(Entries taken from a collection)
[Start of section]
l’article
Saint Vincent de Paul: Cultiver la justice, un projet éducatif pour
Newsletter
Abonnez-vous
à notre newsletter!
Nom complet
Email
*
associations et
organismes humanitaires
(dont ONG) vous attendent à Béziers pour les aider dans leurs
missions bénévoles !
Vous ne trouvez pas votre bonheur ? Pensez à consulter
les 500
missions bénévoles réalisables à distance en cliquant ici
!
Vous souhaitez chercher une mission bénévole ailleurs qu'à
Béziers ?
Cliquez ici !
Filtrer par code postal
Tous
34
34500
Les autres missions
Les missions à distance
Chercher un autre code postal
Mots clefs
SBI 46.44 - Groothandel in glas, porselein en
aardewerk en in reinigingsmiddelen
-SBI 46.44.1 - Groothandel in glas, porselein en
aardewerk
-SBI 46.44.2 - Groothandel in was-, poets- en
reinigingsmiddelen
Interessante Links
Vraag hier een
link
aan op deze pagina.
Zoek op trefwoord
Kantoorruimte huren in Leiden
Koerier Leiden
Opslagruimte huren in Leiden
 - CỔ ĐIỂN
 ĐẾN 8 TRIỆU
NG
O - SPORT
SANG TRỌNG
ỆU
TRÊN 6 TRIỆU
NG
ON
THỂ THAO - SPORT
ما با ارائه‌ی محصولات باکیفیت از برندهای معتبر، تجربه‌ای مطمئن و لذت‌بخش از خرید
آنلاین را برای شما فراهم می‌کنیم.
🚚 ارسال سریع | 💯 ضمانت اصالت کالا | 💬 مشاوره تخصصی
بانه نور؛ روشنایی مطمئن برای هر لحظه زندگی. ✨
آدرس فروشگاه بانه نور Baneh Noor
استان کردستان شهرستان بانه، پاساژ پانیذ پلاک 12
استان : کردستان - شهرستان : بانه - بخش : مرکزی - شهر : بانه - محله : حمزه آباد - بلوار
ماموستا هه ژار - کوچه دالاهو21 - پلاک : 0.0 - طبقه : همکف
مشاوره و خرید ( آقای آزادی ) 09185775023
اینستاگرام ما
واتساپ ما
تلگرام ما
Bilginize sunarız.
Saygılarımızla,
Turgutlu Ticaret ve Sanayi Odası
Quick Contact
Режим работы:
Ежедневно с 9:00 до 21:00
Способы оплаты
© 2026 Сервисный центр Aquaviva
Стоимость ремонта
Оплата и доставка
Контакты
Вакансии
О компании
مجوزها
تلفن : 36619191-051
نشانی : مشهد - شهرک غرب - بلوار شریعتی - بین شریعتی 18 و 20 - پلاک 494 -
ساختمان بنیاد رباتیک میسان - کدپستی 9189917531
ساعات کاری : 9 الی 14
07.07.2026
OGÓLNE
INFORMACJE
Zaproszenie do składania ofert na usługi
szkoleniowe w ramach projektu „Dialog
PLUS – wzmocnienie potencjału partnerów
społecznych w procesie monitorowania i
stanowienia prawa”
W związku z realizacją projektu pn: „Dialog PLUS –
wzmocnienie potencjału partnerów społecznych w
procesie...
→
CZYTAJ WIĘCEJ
[End of section]
▶ [Problem to work on]:
Copy every line above that includes the string "postal".

▶ [Response]:
Filtrer par code postal
Chercher un autre code postal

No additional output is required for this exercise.